▼

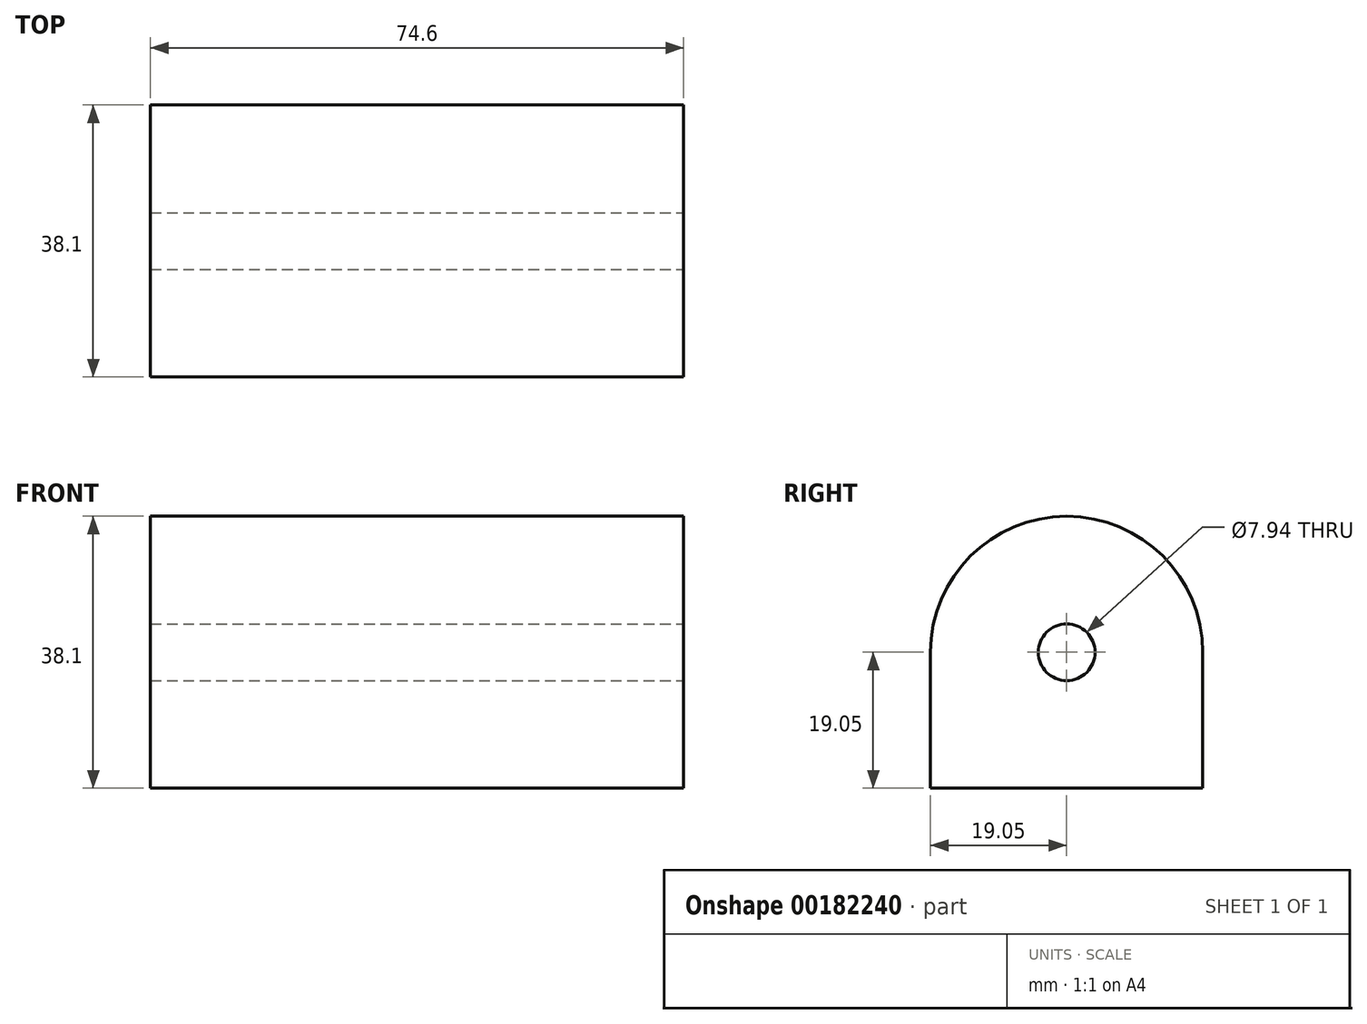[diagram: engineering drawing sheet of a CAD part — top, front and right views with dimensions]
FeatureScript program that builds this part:
annotation { "Feature Type Name" : "Feature", "Feature Type Description" : "" }
export const myFeature = defineFeature(function(context is Context, id is Id, definition is map)
    precondition{}
    {
        {
            var Q0;
            Q0=qCreatedBy(makeId("Right.planeOp"),FACE);
            var sketch = newSketch(context, id + "F0", { "sketchPlane" : qUnion([Q0])});
            skLineSegment(sketch, "E0.bottom", {"start": v(0, 0) * mm, "end": v(38.1, 0) * mm});
            skLineSegment(sketch, "E0.left", {"start": v(0, 0) * mm, "end": v(0, 19.05) * mm});
            skLineSegment(sketch, "E0.right", {"start": v(38.1, 0) * mm, "end": v(38.1, 19.05) * mm});
            skArc(sketch, "E1", {"start": v(0, 19.05) * mm, "mid": v(19.05, 38.1) * mm, "end": v(38.1, 19.05) * mm});
            skCircle(sketch, "E2", {"center": v(19.05, 19.05) * mm, "radius": 3.97 * mm});
            skSolve(sketch);
        }
        {
            var Q0;
            Q0=qSketchRegion(id+"F0",true);
            extrude(context, id + "F1", {"entities" : qUnion([Q0]), "oppositeDirection" : true, "depth" : 74.6 * mm});
        }
    });
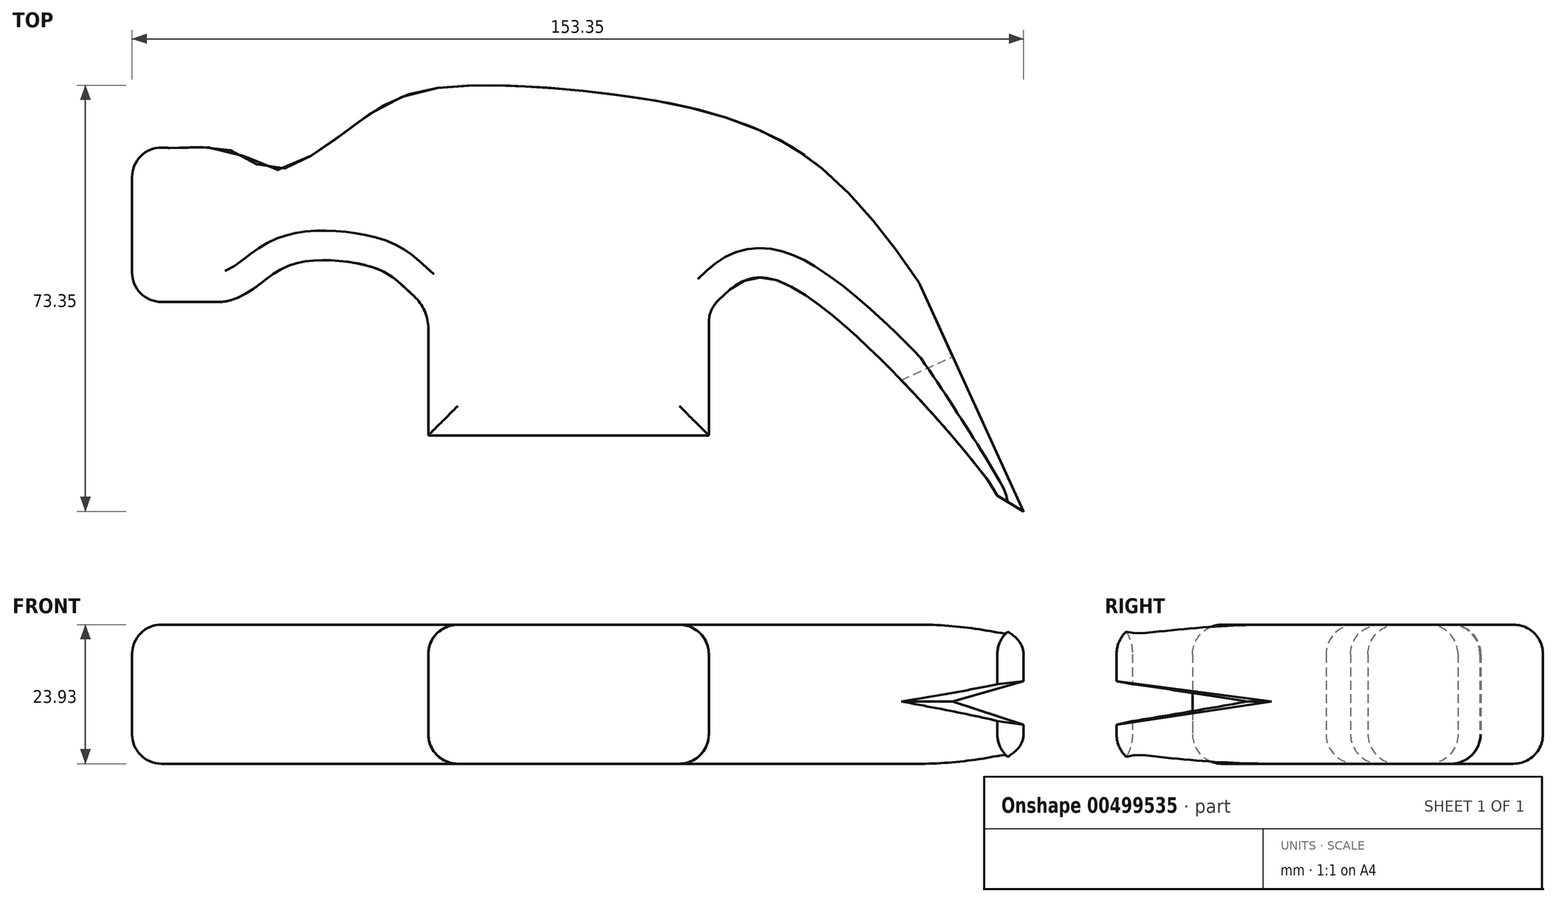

▲

Given task:
Reproduce the entire listing above line for line, without changing any characters, and omit the pictures.

Result of this task:
[diagram: engineering drawing sheet of a CAD part — top, front and right views with dimensions]
FeatureScript program that builds this part:
annotation { "Feature Type Name" : "Feature", "Feature Type Description" : "" }
export const myFeature = defineFeature(function(context is Context, id is Id, definition is map)
    precondition{}
    {
        {
            var Q0;
            Q0=qCreatedBy(makeId("Right.planeOp"),FACE);
            var sketch = newSketch(context, id + "F0", { "sketchPlane" : qUnion([Q0])});
            skLineSegment(sketch, "E0.bottom", {"start": v(0, 0) * mm, "end": v(38.1, 0) * mm});
            skLineSegment(sketch, "E0.left", {"start": v(0, 0) * mm, "end": v(0, 19.05) * mm});
            skLineSegment(sketch, "E0.right", {"start": v(38.1, 0) * mm, "end": v(38.1, 19.05) * mm});
            skArc(sketch, "E1", {"start": v(0, 19.05) * mm, "mid": v(19.05, 38.1) * mm, "end": v(38.1, 19.05) * mm});
            skCircle(sketch, "E2", {"center": v(19.05, 19.05) * mm, "radius": 3.97 * mm});
            skSolve(sketch);
        }
        {
            var Q0;
            Q0=qSketchRegion(id+"F0",true);
            extrude(context, id + "F1", {"entities" : qUnion([Q0]), "oppositeDirection" : true, "depth" : 74.6 * mm});
        }
    });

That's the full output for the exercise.